--- Exercise goal ---
The records below must be copied out completely and exactly.

-- Data to use follows --

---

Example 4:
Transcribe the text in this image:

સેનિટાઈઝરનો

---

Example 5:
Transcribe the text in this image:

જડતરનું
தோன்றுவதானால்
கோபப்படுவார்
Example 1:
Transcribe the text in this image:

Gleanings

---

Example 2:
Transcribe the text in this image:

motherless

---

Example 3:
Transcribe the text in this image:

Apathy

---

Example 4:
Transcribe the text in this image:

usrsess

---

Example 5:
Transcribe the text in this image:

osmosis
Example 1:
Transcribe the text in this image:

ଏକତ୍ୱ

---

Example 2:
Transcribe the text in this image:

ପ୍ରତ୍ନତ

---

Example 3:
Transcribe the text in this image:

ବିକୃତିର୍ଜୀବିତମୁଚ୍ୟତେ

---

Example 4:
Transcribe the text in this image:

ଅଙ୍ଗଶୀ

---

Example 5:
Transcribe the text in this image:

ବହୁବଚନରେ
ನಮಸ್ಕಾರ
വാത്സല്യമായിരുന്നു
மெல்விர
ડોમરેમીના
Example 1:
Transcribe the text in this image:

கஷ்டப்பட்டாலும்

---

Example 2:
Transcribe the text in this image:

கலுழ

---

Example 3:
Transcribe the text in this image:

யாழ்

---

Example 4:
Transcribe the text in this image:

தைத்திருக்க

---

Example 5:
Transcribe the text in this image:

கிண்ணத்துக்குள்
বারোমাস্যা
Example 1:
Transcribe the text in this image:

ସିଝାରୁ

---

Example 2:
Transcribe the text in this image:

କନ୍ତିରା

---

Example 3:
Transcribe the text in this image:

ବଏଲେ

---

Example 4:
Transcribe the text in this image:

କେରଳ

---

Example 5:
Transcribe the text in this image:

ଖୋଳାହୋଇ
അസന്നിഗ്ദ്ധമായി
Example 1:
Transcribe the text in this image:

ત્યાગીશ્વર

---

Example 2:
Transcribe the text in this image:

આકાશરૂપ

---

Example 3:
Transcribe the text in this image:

-- Data to use concluded --

--- Result for this task ---
---

Example 4:
Transcribe the text in this image:

સેનિટાઈઝરનો

---

Example 5:
Transcribe the text in this image:

જડતરનું
தோன்றுவதானால்
கோபப்படுவார்
Example 1:
Transcribe the text in this image:

Gleanings

---

Example 2:
Transcribe the text in this image:

motherless

---

Example 3:
Transcribe the text in this image:

Apathy

---

Example 4:
Transcribe the text in this image:

usrsess

---

Example 5:
Transcribe the text in this image:

osmosis
Example 1:
Transcribe the text in this image:

ଏକତ୍ୱ

---

Example 2:
Transcribe the text in this image:

ପ୍ରତ୍ନତ

---

Example 3:
Transcribe the text in this image:

ବିକୃତିର୍ଜୀବିତମୁଚ୍ୟତେ

---

Example 4:
Transcribe the text in this image:

ଅଙ୍ଗଶୀ

---

Example 5:
Transcribe the text in this image:

ବହୁବଚନରେ
ನಮಸ್ಕಾರ
വാത്സല്യമായിരുന്നു
மெல்விர
ડોમરેમીના
Example 1:
Transcribe the text in this image:

கஷ்டப்பட்டாலும்

---

Example 2:
Transcribe the text in this image:

கலுழ

---

Example 3:
Transcribe the text in this image:

யாழ்

---

Example 4:
Transcribe the text in this image:

தைத்திருக்க

---

Example 5:
Transcribe the text in this image:

கிண்ணத்துக்குள்
বারোমাস্যা
Example 1:
Transcribe the text in this image:

ସିଝାରୁ

---

Example 2:
Transcribe the text in this image:

କନ୍ତିରା

---

Example 3:
Transcribe the text in this image:

ବଏଲେ

---

Example 4:
Transcribe the text in this image:

କେରଳ

---

Example 5:
Transcribe the text in this image:

ଖୋଳାହୋଇ
അസന്നിഗ്ദ്ധമായി
Example 1:
Transcribe the text in this image:

ત્યાગીશ્વર

---

Example 2:
Transcribe the text in this image:

આકાશરૂપ

---

Example 3:
Transcribe the text in this image:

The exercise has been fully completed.